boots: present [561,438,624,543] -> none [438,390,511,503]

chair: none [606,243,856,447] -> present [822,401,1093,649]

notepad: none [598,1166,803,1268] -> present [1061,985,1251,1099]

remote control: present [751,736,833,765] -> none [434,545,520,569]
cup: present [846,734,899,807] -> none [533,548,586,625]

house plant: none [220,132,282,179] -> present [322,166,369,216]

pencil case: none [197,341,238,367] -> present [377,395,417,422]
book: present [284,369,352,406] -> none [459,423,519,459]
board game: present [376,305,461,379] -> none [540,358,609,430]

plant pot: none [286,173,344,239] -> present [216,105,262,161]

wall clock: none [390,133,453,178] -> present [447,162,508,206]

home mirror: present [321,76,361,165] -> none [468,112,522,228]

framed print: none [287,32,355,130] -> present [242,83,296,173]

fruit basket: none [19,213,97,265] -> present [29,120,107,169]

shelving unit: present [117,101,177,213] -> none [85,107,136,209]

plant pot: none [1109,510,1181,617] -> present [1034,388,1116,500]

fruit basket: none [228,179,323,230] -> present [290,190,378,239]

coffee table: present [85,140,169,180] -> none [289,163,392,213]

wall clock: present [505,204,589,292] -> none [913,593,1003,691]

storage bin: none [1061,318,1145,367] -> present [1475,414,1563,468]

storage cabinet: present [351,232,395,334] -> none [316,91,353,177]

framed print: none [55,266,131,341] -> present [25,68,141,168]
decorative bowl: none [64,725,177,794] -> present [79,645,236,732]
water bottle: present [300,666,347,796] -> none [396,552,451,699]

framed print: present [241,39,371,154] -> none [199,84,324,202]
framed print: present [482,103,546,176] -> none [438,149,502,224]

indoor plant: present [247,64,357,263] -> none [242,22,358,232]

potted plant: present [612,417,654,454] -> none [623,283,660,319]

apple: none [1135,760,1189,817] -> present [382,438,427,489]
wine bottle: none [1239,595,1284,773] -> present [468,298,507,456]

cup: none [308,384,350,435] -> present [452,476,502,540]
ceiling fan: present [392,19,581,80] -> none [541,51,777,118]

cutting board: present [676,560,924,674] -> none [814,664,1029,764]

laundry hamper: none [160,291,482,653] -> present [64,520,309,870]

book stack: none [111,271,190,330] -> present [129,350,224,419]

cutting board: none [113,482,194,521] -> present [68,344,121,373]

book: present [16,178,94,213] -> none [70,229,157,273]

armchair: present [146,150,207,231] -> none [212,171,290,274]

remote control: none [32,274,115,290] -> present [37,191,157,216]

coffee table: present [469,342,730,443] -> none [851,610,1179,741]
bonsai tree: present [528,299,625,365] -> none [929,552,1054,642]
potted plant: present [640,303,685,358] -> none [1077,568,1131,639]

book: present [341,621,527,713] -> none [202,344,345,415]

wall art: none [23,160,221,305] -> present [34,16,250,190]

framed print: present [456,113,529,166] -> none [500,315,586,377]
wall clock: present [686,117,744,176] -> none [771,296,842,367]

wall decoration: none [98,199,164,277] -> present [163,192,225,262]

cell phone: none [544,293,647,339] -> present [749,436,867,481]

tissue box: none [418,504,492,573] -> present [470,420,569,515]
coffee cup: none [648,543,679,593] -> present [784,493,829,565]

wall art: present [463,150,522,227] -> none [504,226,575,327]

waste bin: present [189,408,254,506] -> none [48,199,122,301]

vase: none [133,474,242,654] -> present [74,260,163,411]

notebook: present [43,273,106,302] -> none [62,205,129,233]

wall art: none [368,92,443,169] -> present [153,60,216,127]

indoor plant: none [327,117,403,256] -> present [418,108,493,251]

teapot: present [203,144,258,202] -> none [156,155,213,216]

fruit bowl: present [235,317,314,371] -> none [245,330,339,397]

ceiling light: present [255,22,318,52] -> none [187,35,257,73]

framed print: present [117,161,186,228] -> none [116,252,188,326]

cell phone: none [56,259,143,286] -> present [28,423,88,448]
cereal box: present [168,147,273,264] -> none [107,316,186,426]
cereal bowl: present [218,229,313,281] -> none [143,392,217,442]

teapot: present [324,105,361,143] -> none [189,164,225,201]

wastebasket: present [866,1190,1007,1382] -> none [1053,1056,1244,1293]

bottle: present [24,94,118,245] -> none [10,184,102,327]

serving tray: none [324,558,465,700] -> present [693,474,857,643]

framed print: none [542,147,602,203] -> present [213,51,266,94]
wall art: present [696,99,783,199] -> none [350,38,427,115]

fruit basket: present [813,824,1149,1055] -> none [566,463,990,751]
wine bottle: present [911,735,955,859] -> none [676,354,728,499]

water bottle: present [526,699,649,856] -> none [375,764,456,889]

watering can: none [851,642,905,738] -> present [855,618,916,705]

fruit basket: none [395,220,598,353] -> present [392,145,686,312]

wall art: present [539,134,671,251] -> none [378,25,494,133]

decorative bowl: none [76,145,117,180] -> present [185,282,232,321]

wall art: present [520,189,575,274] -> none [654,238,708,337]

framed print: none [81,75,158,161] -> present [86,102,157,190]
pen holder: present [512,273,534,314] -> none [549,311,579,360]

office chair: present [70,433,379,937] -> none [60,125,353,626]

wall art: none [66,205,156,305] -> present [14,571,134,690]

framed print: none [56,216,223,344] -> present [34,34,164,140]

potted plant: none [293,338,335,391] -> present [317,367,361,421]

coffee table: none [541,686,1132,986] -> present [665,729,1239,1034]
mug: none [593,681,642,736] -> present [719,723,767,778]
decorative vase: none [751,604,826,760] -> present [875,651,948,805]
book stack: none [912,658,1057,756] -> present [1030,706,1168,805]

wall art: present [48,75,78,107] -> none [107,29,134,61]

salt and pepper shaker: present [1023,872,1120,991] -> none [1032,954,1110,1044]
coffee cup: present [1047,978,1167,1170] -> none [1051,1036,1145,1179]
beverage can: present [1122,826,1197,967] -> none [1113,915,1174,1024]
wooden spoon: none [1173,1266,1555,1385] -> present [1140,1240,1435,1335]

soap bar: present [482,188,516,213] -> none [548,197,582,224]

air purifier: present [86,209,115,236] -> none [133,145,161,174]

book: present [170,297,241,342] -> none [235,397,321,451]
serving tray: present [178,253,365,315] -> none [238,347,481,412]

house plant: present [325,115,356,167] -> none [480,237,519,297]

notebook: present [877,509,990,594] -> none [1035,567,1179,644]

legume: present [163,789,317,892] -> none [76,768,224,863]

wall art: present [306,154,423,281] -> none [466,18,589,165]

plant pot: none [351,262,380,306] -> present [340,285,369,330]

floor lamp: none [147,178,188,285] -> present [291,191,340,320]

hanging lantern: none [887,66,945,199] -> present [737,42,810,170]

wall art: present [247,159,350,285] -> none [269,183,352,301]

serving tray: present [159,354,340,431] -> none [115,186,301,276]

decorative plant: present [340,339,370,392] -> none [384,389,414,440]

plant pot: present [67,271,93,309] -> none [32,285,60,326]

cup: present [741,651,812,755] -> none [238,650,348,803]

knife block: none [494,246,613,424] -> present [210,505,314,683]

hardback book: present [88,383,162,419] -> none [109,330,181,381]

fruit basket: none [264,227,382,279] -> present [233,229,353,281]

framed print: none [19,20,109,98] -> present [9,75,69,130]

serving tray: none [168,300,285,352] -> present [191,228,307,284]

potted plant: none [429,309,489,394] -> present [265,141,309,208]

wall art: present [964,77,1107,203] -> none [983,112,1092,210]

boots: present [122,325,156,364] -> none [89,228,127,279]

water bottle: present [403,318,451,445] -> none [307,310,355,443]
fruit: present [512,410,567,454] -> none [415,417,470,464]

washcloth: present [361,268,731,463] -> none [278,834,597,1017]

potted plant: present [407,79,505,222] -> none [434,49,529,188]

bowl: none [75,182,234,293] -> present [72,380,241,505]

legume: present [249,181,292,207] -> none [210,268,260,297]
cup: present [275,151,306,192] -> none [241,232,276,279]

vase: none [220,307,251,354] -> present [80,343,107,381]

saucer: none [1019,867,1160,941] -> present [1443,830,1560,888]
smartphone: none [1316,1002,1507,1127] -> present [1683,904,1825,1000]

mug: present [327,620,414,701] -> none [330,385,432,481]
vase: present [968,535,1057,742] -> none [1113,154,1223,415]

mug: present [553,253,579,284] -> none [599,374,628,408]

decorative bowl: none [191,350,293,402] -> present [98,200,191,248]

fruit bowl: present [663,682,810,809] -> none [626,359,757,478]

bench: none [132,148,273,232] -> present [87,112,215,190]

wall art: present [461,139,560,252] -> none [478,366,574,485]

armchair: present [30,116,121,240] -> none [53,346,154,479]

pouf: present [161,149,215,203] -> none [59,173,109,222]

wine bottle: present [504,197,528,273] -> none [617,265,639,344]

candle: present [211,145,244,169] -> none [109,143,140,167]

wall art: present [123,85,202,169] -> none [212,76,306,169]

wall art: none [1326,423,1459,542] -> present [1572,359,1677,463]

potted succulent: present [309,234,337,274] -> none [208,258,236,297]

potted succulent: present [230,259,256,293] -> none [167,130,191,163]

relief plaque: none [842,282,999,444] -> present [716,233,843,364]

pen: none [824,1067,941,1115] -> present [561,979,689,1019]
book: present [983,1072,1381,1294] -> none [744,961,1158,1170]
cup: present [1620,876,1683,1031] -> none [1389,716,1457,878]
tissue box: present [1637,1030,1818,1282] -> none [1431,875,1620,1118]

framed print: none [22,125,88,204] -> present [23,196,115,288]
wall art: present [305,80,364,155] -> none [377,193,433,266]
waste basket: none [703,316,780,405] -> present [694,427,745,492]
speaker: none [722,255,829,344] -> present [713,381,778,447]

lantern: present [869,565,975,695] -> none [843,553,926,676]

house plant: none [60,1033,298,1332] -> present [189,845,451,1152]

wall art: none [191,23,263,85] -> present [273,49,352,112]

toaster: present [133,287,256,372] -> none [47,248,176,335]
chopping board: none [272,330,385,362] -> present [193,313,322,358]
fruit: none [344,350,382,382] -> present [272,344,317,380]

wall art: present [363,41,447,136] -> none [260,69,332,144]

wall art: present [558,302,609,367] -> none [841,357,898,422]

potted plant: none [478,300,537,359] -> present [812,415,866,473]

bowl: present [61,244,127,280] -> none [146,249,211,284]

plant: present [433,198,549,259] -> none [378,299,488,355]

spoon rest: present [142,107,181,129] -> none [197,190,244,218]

**REQUEST:**
Print exactly the lines above from the one with "saucer: none [1019,867,1160,941]" to the one with "mug: present [553,253,579,284]", including both.

**SOLUTION BELOW:**
saucer: none [1019,867,1160,941] -> present [1443,830,1560,888]
smartphone: none [1316,1002,1507,1127] -> present [1683,904,1825,1000]

mug: present [327,620,414,701] -> none [330,385,432,481]
vase: present [968,535,1057,742] -> none [1113,154,1223,415]

mug: present [553,253,579,284] -> none [599,374,628,408]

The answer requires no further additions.